* _Records for this task_:

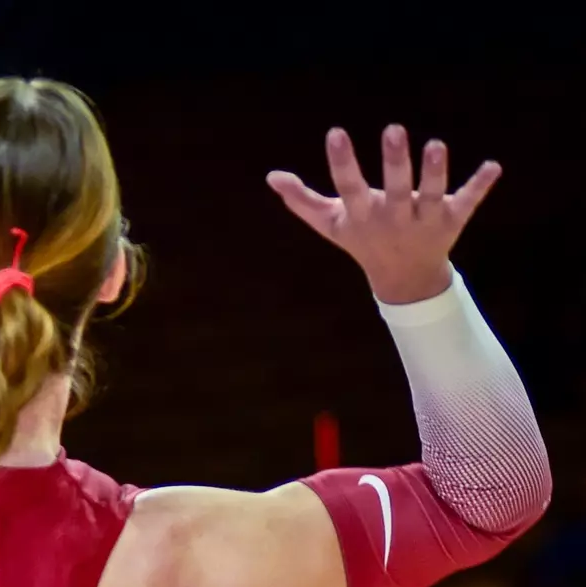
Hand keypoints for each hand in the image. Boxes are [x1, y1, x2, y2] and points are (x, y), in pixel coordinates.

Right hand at [267, 125, 501, 303]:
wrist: (404, 279)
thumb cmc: (363, 241)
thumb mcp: (332, 223)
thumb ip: (302, 200)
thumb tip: (272, 176)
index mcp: (363, 216)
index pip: (348, 187)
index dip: (342, 161)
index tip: (335, 133)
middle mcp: (394, 219)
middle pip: (394, 189)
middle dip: (395, 161)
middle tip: (393, 129)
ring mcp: (424, 220)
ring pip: (432, 194)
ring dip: (435, 172)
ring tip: (435, 144)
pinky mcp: (452, 219)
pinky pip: (468, 201)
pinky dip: (480, 186)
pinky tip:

* _Problem details_: Exact repetition is the task: every line from the start of the data to the line with "index dip: (342, 161)", inclusive, and none after it, pictures omitted.

* _Solution to the exercise_:
Hand keypoints for each hand in the image. Boxes are [x1, y1, x2, y2] and points are (x, y), in pixel coordinates.

Right hand at [267, 125, 501, 303]:
wrist: (404, 279)
thumb cmc: (363, 241)
thumb mcp: (332, 223)
thumb ip: (302, 200)
thumb tip: (272, 176)
index mcp: (363, 216)
index pip: (348, 187)
index dip: (342, 161)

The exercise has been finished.